= Exercise brief =
In the copy, include no pictures. Reproduce the rest of the entries exactly.

= Data excerpts =
══════
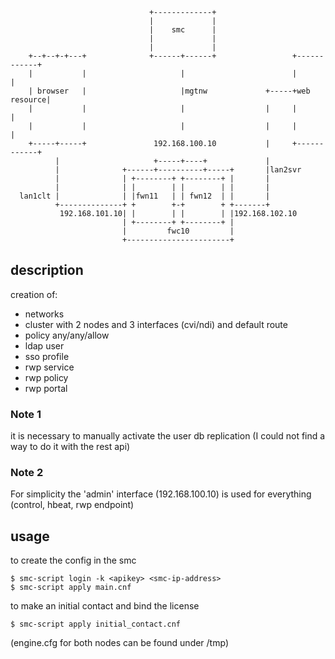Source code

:
  
  
                                   +-------------+
                                   |             |
                                   |    smc      |
                                   |             |
                                   |             |
        +--+--+-+---+              +------+------+                 +------------+
        |           |                     |                        |            |
        | browser   |                     |mgtnw             +-----+web resource|
        |           |                     |                  |     |            |
        |           |                     |                  |     |            |
        +-----+-----+               192.168.100.10           |     +------------+
              |                     +-----+----+             |
              |              +------+----------+-----+       |lan2svr
              |              | +--------+ +--------+ |       |
              |              | |        | |        | |       |
      lan1clt |              | |fwn11   | | fwn12  | |       |
              +--------------+ +        +-+        + +-------+
               192.168.101.10| |        | |        | |192.168.102.10
                             | +--------+ +--------+ |
                             |         fwc10         |
                             +-----------------------+


## description

creation of:

- networks
- cluster with 2 nodes and 3 interfaces (cvi/ndi) and default route
- policy any/any/allow
- ldap user
- sso profile
- rwp service
- rwp policy
- rwp portal

### Note 1

it is necessary to manually activate the user db replication
(I could not find a way to do it with the rest api)

### Note 2

For simplicity the 'admin' interface (192.168.100.10) is used for
everything (control, hbeat, rwp endpoint)

## usage

to create the config in the smc

    $ smc-script login -k <apikey> <smc-ip-address>
    $ smc-script apply main.cnf

to make an initial contact and bind the license

    $ smc-script apply initial_contact.cnf

(engine.cfg for both nodes can be found under /tmp)
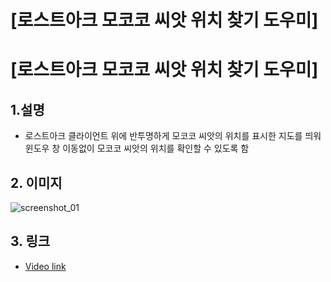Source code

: [로스트아크 모코코 씨앗 위치 찾기 도우미]
======================

# [로스트아크 모코코 씨앗 위치 찾기 도우미]

## 1.설명
* 로스트아크 클라이언트 위에 반투명하게 모코코 씨앗의 위치를 표시한 지도를 띄워 윈도우 창 이동없이 모코코 씨앗의 위치를 확인할 수 있도록 함


## 2. 이미지
![screenshot_01](http://postfiles1.naver.net/MjAxNzA3MjRfMTQz/MDAxNTAwODkzOTI0MjU0.WxyhzanCz6PfkvCsMdkViSRcdciBGexB8cdoxp2UNPAg.IPPEfrP_Hs4pAIbMxvP7XWa24J_Fb1ZH-BUTf8o3hVgg.PNG.gaebhi/blender%EC%82%AC%EC%9A%A9%EB%B2%95.png?type=w1 "screenshot_01")

## 3. 링크
* [Video link](https://blog.naver.com/gaebhi "link")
══════
= Task solution =
Source code

:
  
  
                                   +-------------+
                                   |             |
                                   |    smc      |
                                   |             |
                                   |             |
        +--+--+-+---+              +------+------+                 +------------+
        |           |                     |                        |            |
        | browser   |                     |mgtnw             +-----+web resource|
        |           |                     |                  |     |            |
        |           |                     |                  |     |            |
        +-----+-----+               192.168.100.10           |     +------------+
              |                     +-----+----+             |
              |              +------+----------+-----+       |lan2svr
              |              | +--------+ +--------+ |       |
              |              | |        | |        | |       |
      lan1clt |              | |fwn11   | | fwn12  | |       |
              +--------------+ +        +-+        + +-------+
               192.168.101.10| |        | |        | |192.168.102.10
                             | +--------+ +--------+ |
                             |         fwc10         |
                             +-----------------------+


## description

creation of:

- networks
- cluster with 2 nodes and 3 interfaces (cvi/ndi) and default route
- policy any/any/allow
- ldap user
- sso profile
- rwp service
- rwp policy
- rwp portal

### Note 1

it is necessary to manually activate the user db replication
(I could not find a way to do it with the rest api)

### Note 2

For simplicity the 'admin' interface (192.168.100.10) is used for
everything (control, hbeat, rwp endpoint)

## usage

to create the config in the smc

    $ smc-script login -k <apikey> <smc-ip-address>
    $ smc-script apply main.cnf

to make an initial contact and bind the license

    $ smc-script apply initial_contact.cnf

(engine.cfg for both nodes can be found under /tmp)
Source code

: [로스트아크 모코코 씨앗 위치 찾기 도우미]
======================

# [로스트아크 모코코 씨앗 위치 찾기 도우미]

## 1.설명
* 로스트아크 클라이언트 위에 반투명하게 모코코 씨앗의 위치를 표시한 지도를 띄워 윈도우 창 이동없이 모코코 씨앗의 위치를 확인할 수 있도록 함


## 2. 이미지
![screenshot_01](http://postfiles1.naver.net/MjAxNzA3MjRfMTQz/MDAxNTAwODkzOTI0MjU0.WxyhzanCz6PfkvCsMdkViSRcdciBGexB8cdoxp2UNPAg.IPPEfrP_Hs4pAIbMxvP7XWa24J_Fb1ZH-BUTf8o3hVgg.PNG.gaebhi/blender%EC%82%AC%EC%9A%A9%EB%B2%95.png?type=w1 "screenshot_01")

## 3. 링크
* [Video link](https://blog.naver.com/gaebhi "link")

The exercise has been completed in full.